- [Extrait de page]:

Difficile de croire à quel point les choses ont changé au cours de cette année, mais la solidarité et la force de notre mouvement demeurent constantes. À Bruxelles, ce mois d’avril a encore été chargé, à commencer par les propositions « Omnibus » de simplification de la Commission européenne. Comme nous l’avons mentionné, ces propositions ressemblent à une liste de souhaits des entreprises, imitant le discours politique américain et abandonnant la législation fondée sur des données probantes. « Réduire les formalités administratives » ? Cela signifie exclure 80 % des entreprises du champ d’application de la directive sur le devoir de vigilance. « Simplifier les règles » est synonyme de réduction des normes législatives.

- [Jeu d'enregistrements]:

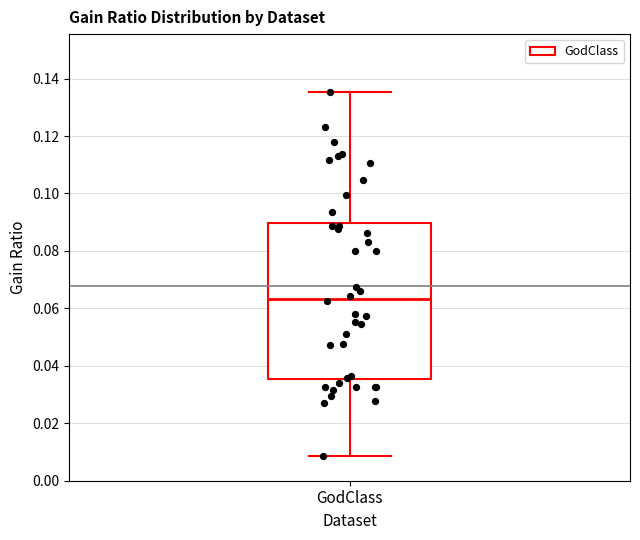

Read this box plot against the y-axis: the position of the median line, the range covered by the box, and the ends of both whiskers. The values are not printed on the chart, so give them approximately, as read against the axis.

median 0.064, box 0.036 to 0.090, whiskers 0.008 to 0.136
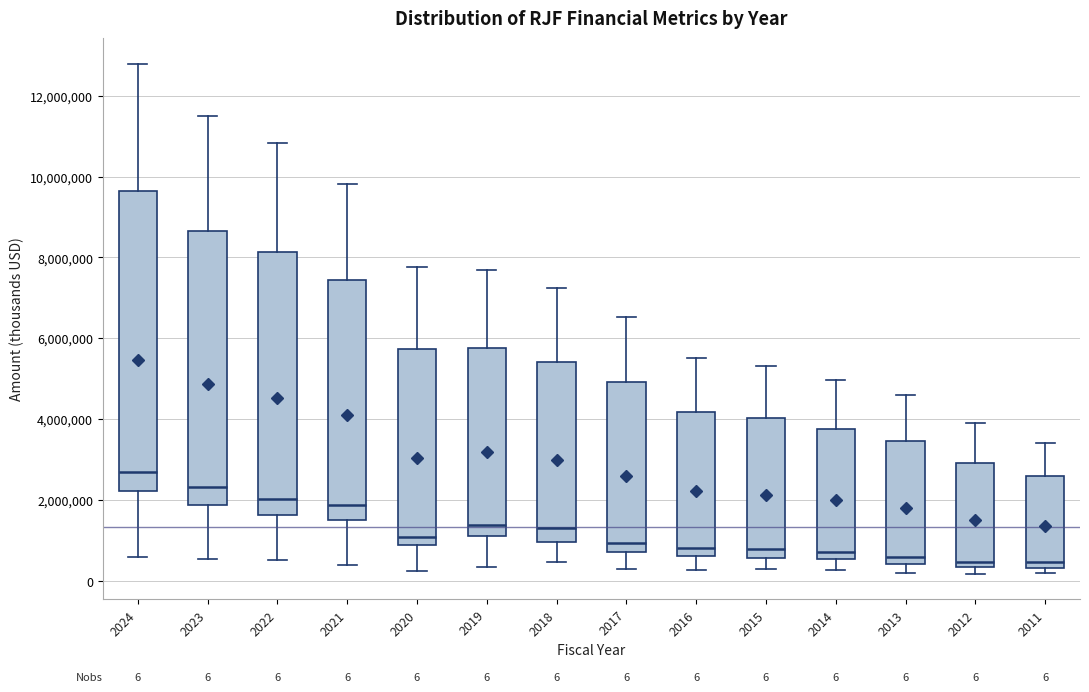

Comparing the boxes themselves (not the whiskers), which one is the tallest?

2024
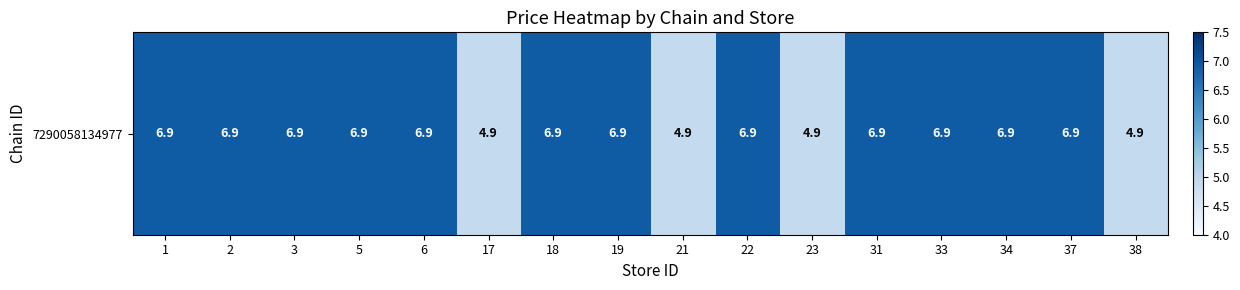

At which label does the data first exceed 6?

1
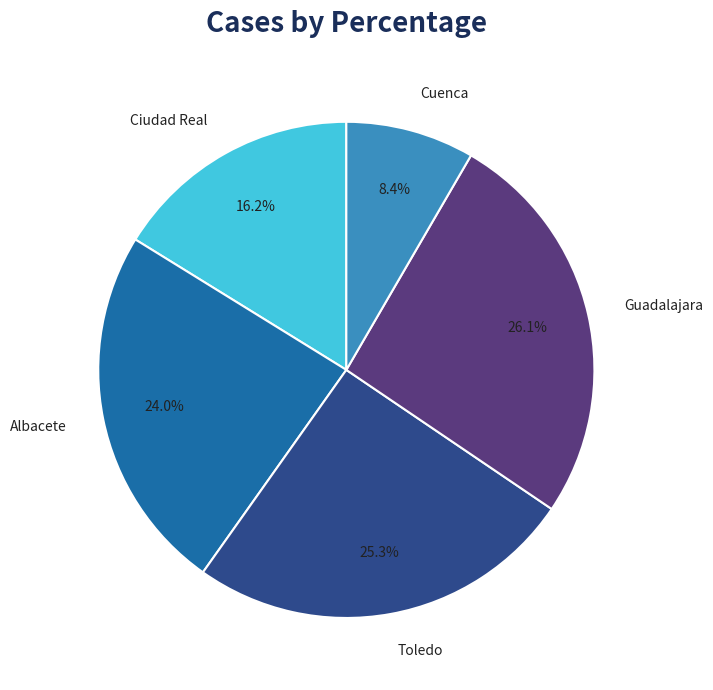

Which category has the smallest portion of the pie?

Cuenca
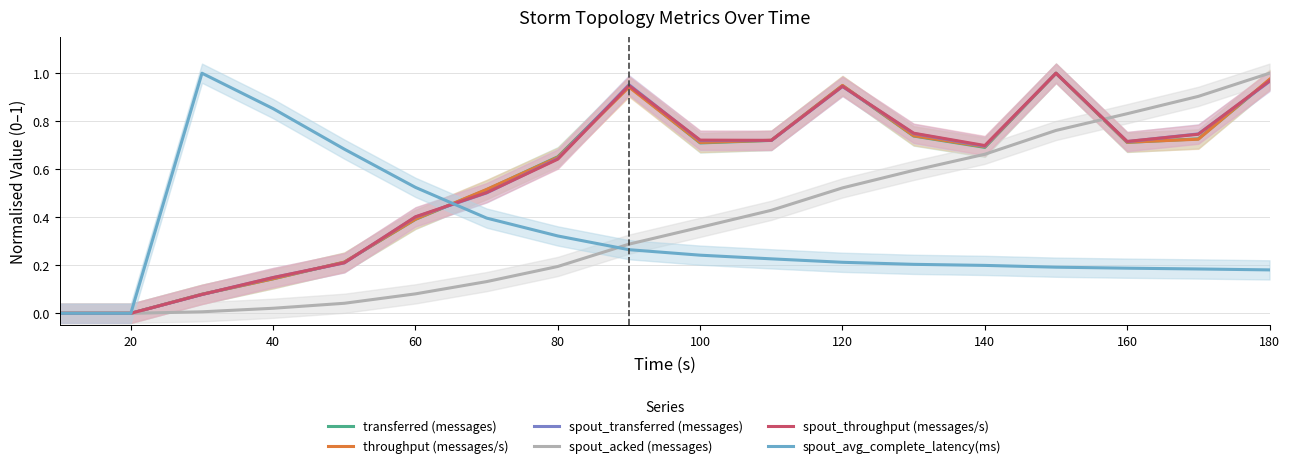

Is it true that spout_acked (messages) equals 0.3 at 80?

False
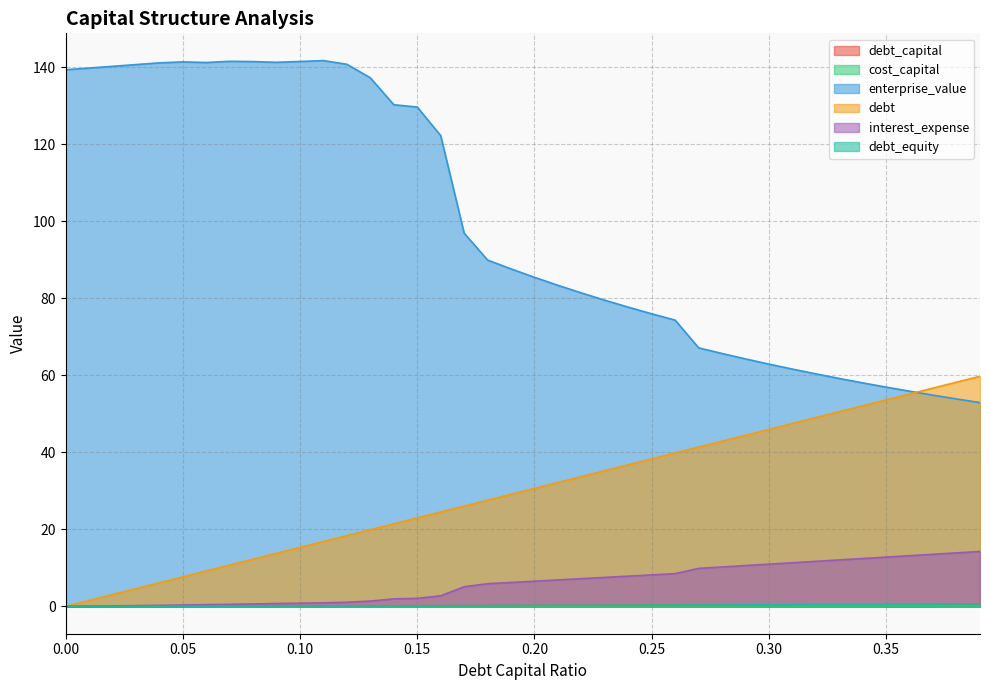

What is the difference between the highest and lowest values at 0.18?

89.8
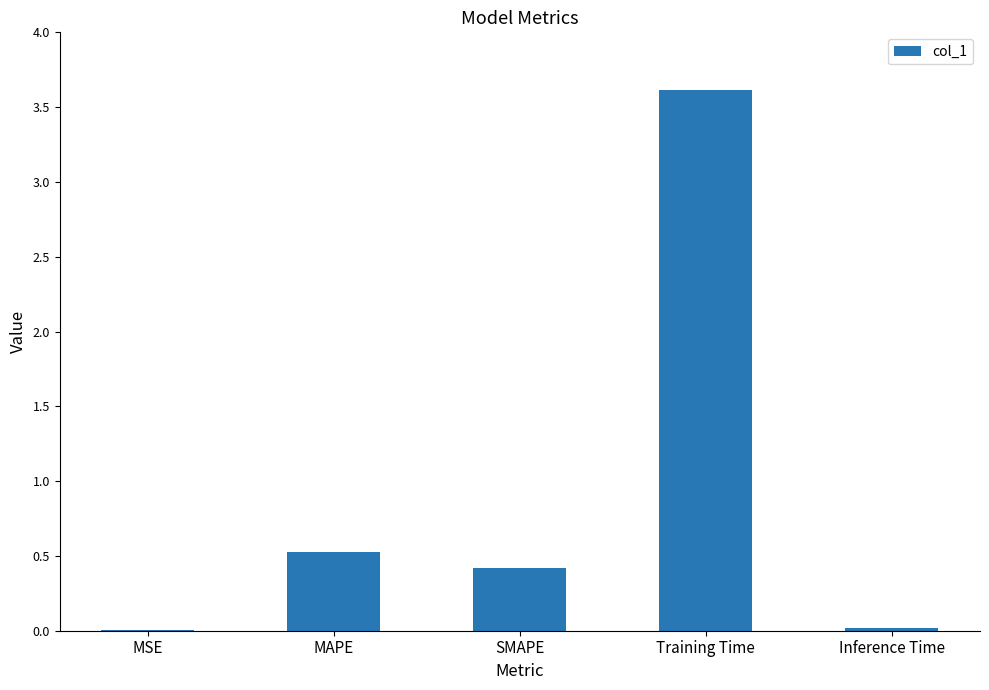

What is the approximate value at MAPE?

0.5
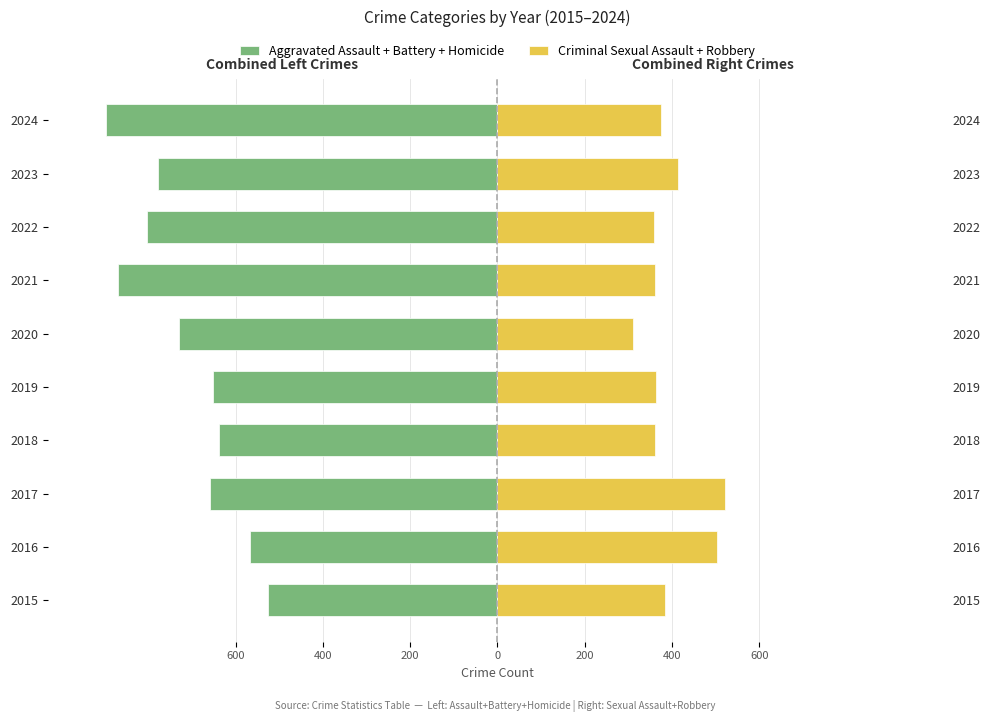

Reading left to right, what are all the values shown in this chart?

Aggravated Assault + Battery + Homicide: -525	-568	-658	-639	-652	-729	-869	-803	-777	-896
Criminal Sexual Assault + Robbery: 383	504	522	361	364	311	362	359	414	375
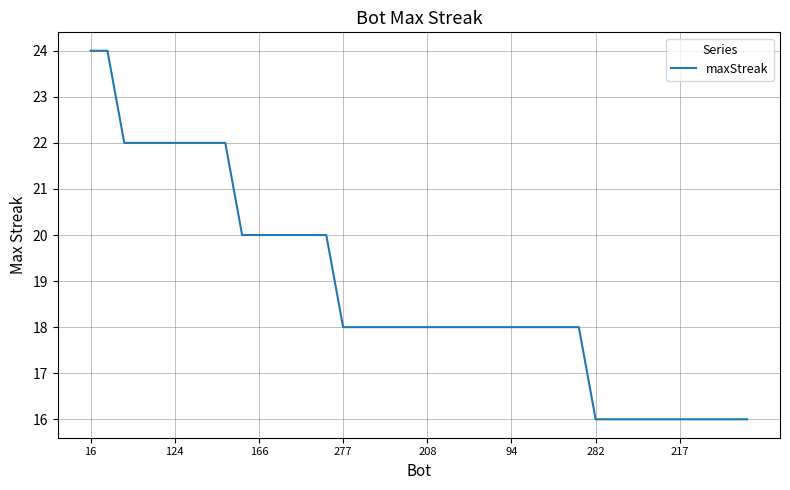

What is the maximum value shown in the chart?

24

- [À compléter]:
- A) Résumez en deux phrases l'extrait sur les propositions Omnibus.
- B) Traduisez en anglais cette phrase de l'extrait sur les propositions Omnibus : « Comme nous l’avons mentionné, ces propositions ressemblent à une liste de souhaits des entreprises, imitant le discours politique américain et abandonnant la législation fondée sur des données probantes. »
- C) Recopiez le passage de l'extrait sur les propositions Omnibus qui commence à « Difficile de croire » et se termine à « des normes législatives. ».

- [Solutions]:
- A) L'extrait critique les propositions « Omnibus » de simplification de la Commission européenne, qui ont ouvert un mois d'avril chargé à Bruxelles, et les compare à une liste de souhaits des entreprises qui imite le discours politique américain et abandonne la législation fondée sur des données probantes. Selon lui, « réduire les formalités administratives » revient à exclure 80 % des entreprises de la directive sur le devoir de vigilance, et « simplifier les règles » équivaut à réduire les normes législatives.

- B) As we have mentioned, these proposals look like a business wish list, imitating American political rhetoric and abandoning evidence-based legislation.

- C)
Difficile de croire à quel point les choses ont changé au cours de cette année, mais la solidarité et la force de notre mouvement demeurent constantes. À Bruxelles, ce mois d’avril a encore été chargé, à commencer par les propositions « Omnibus » de simplification de la Commission européenne. Comme nous l’avons mentionné, ces propositions ressemblent à une liste de souhaits des entreprises, imitant le discours politique américain et abandonnant la législation fondée sur des données probantes. « Réduire les formalités administratives » ? Cela signifie exclure 80 % des entreprises du champ d’application de la directive sur le devoir de vigilance. « Simplifier les règles » est synonyme de réduction des normes législatives.